Huxelrebe is a white grape used for wine. Huxelrebe is primarily found in Germany, where the cultivated area covered 396 ha in 2019, with a decreasing trend. It is primarily found in the German wine regions Rheinhessen, Palatinate and Nahe. Small plantations are also found in England.

== Properties ==

Huxelrebe is a very high-yielding variety which ripens early. If yields are controlled, it can make very high-quality wines, primarily sweet wines as an apéritif or dessert wine, and it usually can reach Auslese ripeness even in a lesser year. The wines tend to be high in acidity and have aromas of rhubarb. Higher-end Huxelrebe wines made from riper grapes often have muscat-like aromas in addition.

== History and parentage ==

Huxelrebe was created by German viticulturalist Dr. Georg Scheu (1879-1949) in 1927, when he was working as director of a grape-breeding institute in Alzey in Rheinhessen, by crossing Gutedel (Chasselas) with Courtiller Musqué (Muscat Précoce de Saumur). It received varietal protection in 1969.
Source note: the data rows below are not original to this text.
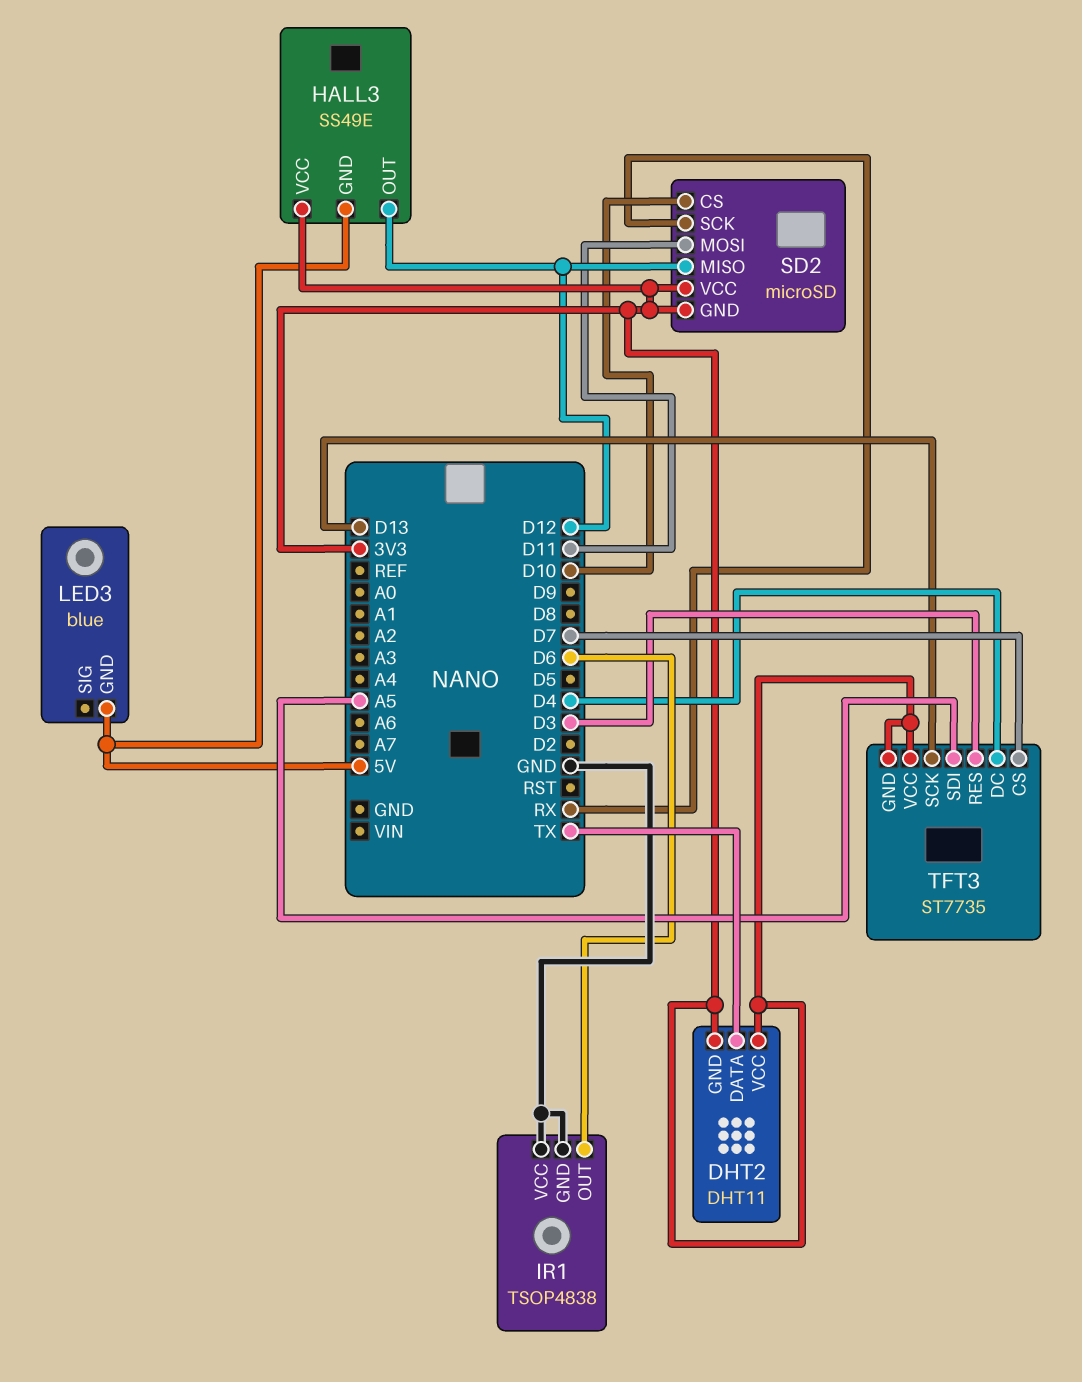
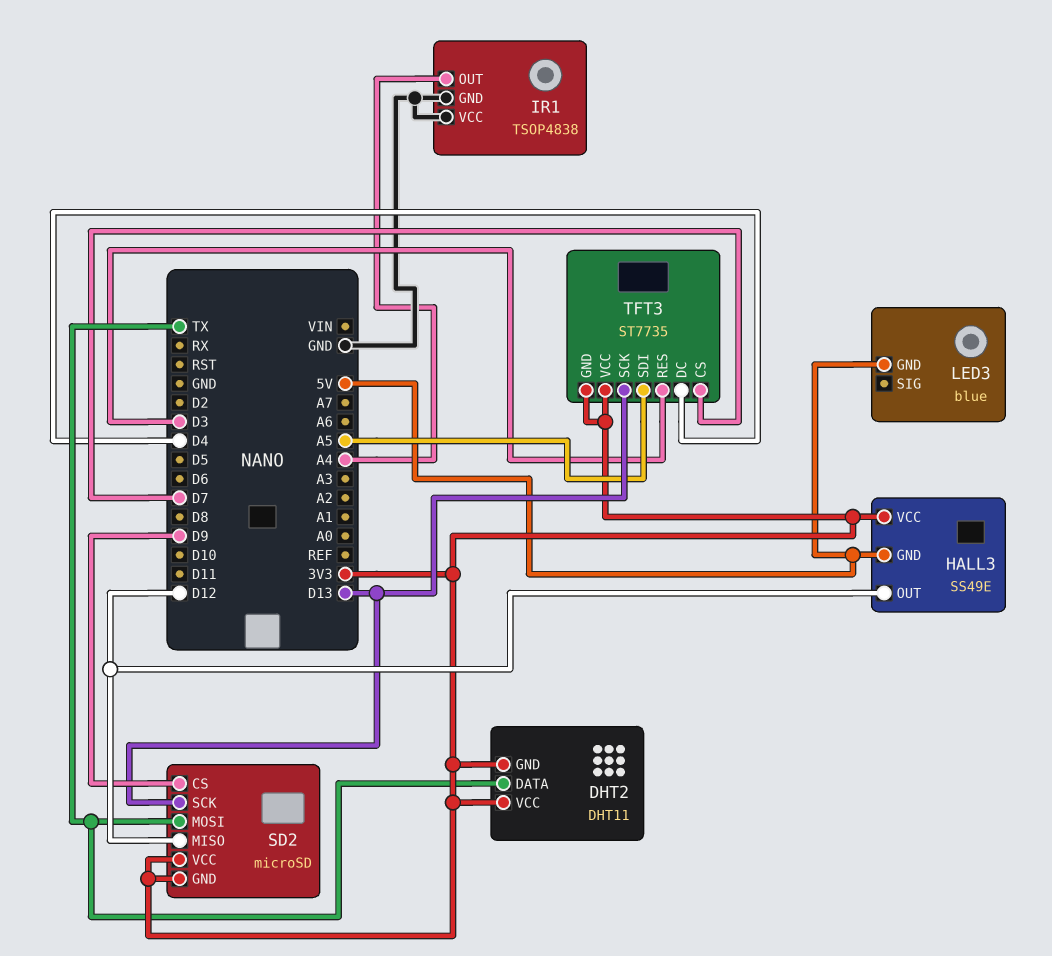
IR1 pin OUT: D6 -> A4
SD2 pin CS: D10 -> D9
SD2 pin MOSI: D11 -> TX
SD2 pin SCK: RX -> D13

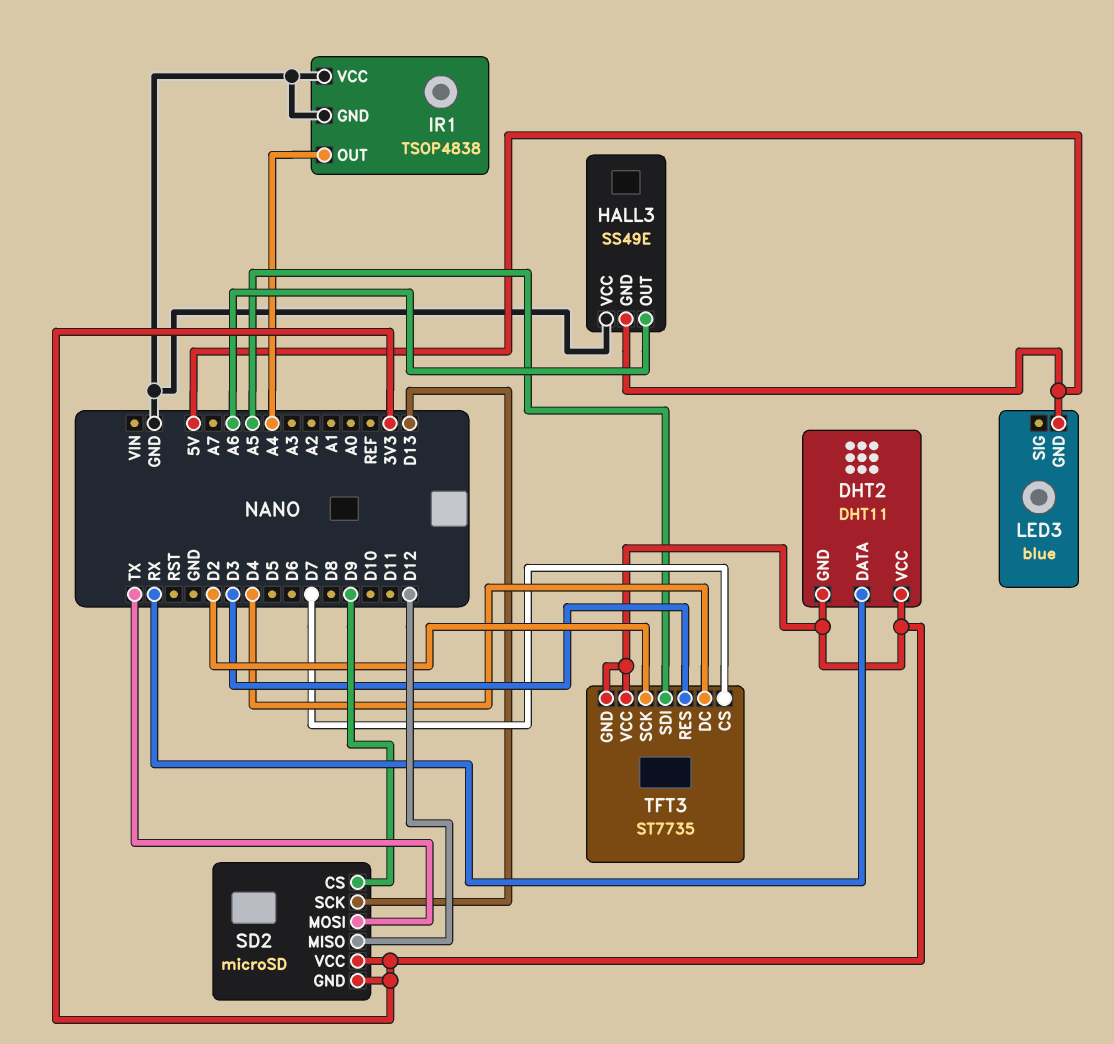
DHT2 pin DATA: TX -> RX
HALL3 pin OUT: D12 -> A6
HALL3 pin VCC: 3V3 -> GND
TFT3 pin SCK: D13 -> D2

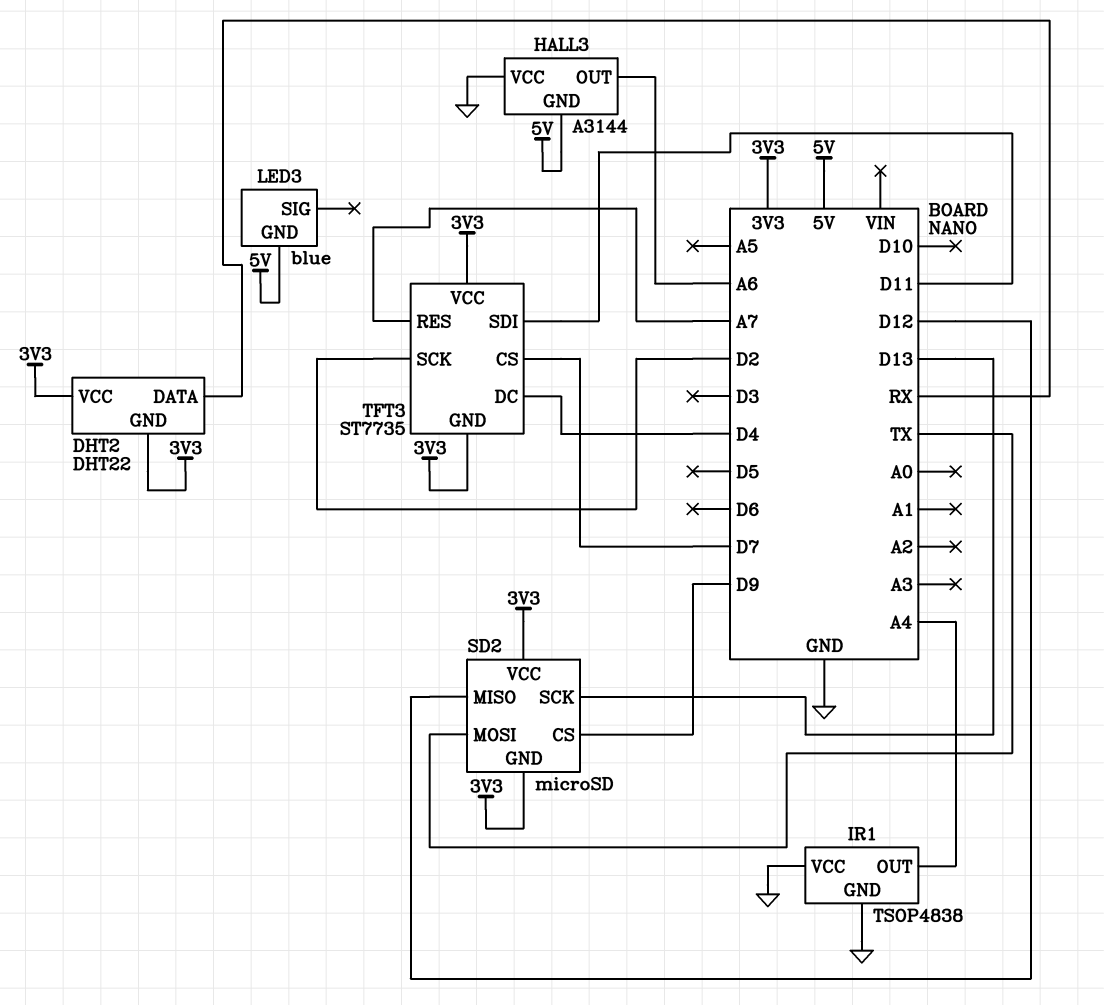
DHT2: DHT11 -> DHT22
HALL3: SS49E -> A3144
TFT3 pin RES: D3 -> A7
TFT3 pin SDI: A5 -> D11

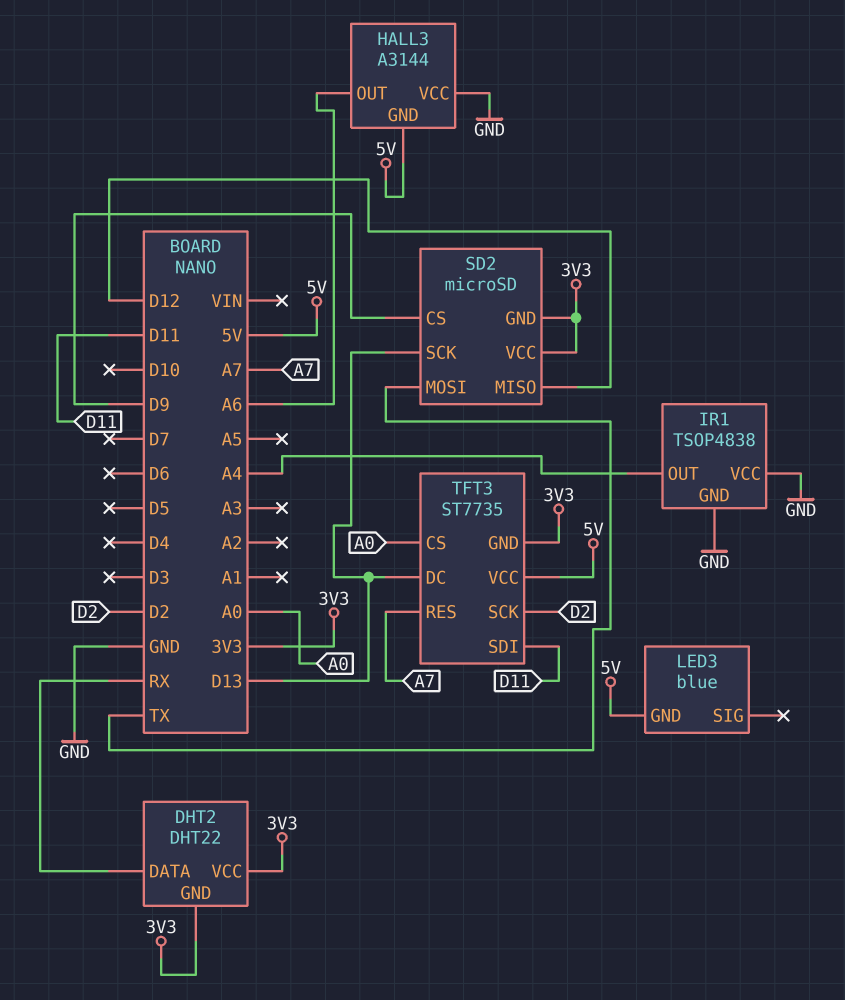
TFT3 pin CS: D7 -> A0
TFT3 pin DC: D4 -> D13
TFT3 pin VCC: 3V3 -> 5V

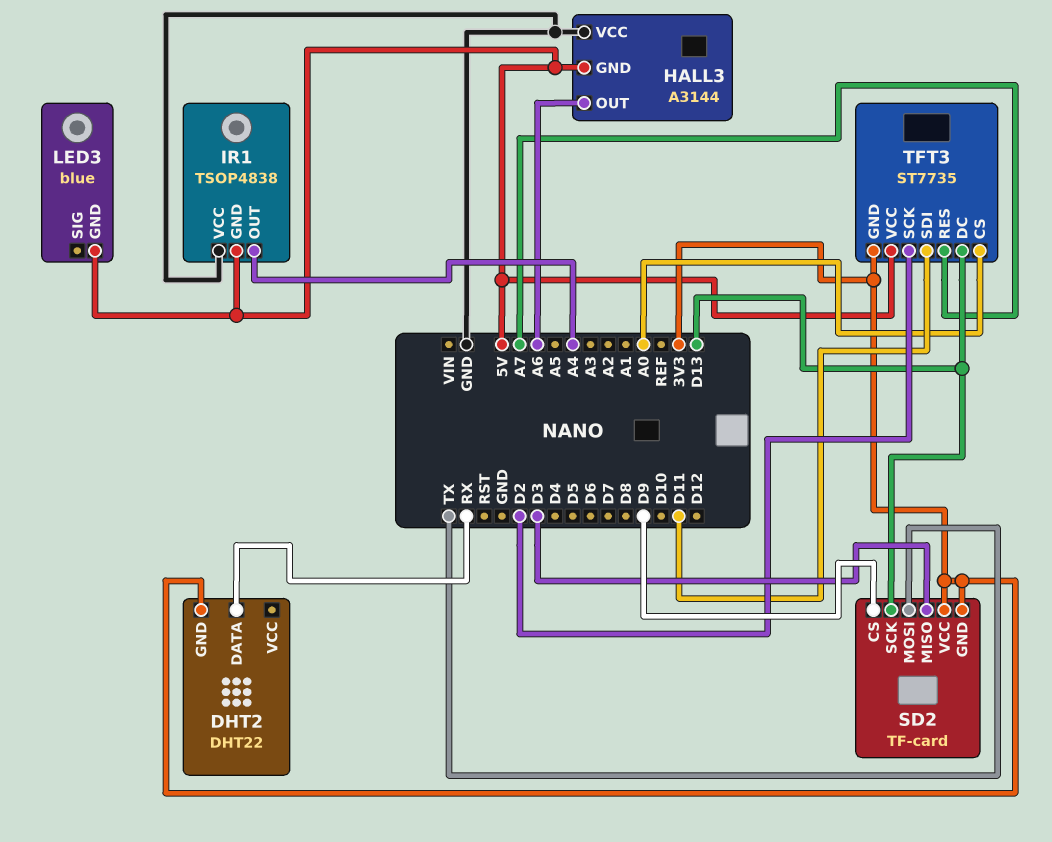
DHT2 pin VCC: 3V3 -> none
IR1 pin GND: GND -> 5V
SD2: microSD -> TF-card
SD2 pin MISO: D12 -> D3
Initially known under its breeding code Alzey S 3962, the variety was named after viticulturalist and nursery owner Fritz Huxel (1892-1972), who was the first to cultivate it extensively. This took place in the 1950s in Westhofen, Rheinhessen, and Huxel became an important champion of the variety. Huxel won many prizes for his Huxelrebe wines. The Rebe part of the name is German for vine.

== Synonyms ==

Huxelrebe has no other synonyms than its breeding code Alzey S 3962 or AS 3962.